Aku ingin mengakui dengan terbuka, bahwa akulah yang telah mencoblosNya dan memaku Dia di kayu Salib. Aku dan dosa-dosaku. Aku dan kealpaanku. Aku dan segala nafsuku. Aku dan segala keduniawianku. Itu sebabnya setiap kali aku melihat Salib, aku teringat Yesus dan segala pengorbananNya. Kematian dan kebangkitanNya. Aku teringat setiap hal baik yang aku rasakan sekarang oleh karena Dia. Aku teringat betapa jauhnya sekarang jarak antara aku dengan neraka.
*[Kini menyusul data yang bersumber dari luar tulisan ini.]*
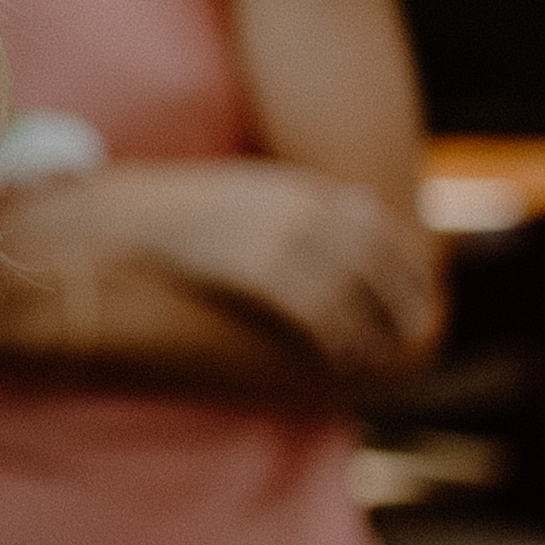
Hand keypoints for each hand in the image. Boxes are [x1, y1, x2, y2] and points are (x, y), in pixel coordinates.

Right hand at [0, 161, 443, 380]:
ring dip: (369, 328)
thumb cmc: (182, 209)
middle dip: (399, 301)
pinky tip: (339, 358)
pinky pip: (314, 313)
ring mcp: (279, 240)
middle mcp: (299, 210)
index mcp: (300, 187)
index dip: (403, 262)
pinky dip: (335, 338)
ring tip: (371, 355)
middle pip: (373, 261)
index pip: (376, 225)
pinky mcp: (257, 272)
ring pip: (349, 293)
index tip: (420, 291)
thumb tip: (364, 206)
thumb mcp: (252, 187)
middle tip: (410, 334)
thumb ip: (307, 198)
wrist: (125, 217)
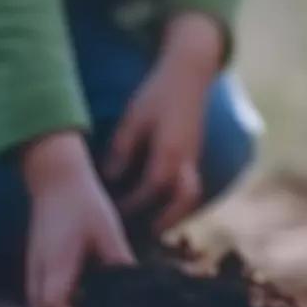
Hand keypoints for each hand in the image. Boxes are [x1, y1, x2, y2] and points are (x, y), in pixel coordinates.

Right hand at [21, 130, 134, 306]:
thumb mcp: (108, 230)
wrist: (55, 180)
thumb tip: (137, 287)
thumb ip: (118, 260)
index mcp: (57, 264)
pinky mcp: (35, 264)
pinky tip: (81, 297)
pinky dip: (54, 305)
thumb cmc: (84, 202)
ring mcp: (33, 268)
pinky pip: (38, 296)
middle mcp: (39, 271)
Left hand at [104, 17, 221, 236]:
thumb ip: (122, 151)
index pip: (150, 190)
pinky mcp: (196, 153)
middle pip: (183, 201)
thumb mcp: (133, 119)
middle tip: (144, 233)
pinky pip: (190, 184)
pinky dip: (178, 198)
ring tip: (154, 224)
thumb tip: (110, 179)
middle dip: (166, 220)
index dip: (131, 205)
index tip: (112, 214)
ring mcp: (195, 156)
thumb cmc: (156, 94)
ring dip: (176, 212)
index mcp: (169, 152)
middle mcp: (187, 159)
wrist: (189, 73)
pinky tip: (160, 201)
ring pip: (191, 194)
Hidupku dalam kekekalan telah ditulis ulang, dan Surga menjadi tempat kisahku berlanjut nanti.

Aku hanya dapat bersyukur bahwa aku mendapat hidup karena Ia bersedia mati untukku. Tak ada yang pernah melakukannya, dan tak ada yang perlu melakukannya lagi. Dan Ia bangkit pada hari yang ketiga, sebab Ia tahu, tak satu pun orang di dunia ini dapat hidup tanpaNya.

Jadi dalam rangka dua “coblosan” ini, mari kita melakukan yang satu dengan damai, dan memperingati yang satu lagi dengan khidmat, dengan hormat yang sangat, dengan rasa syukur, dan dengan kasih.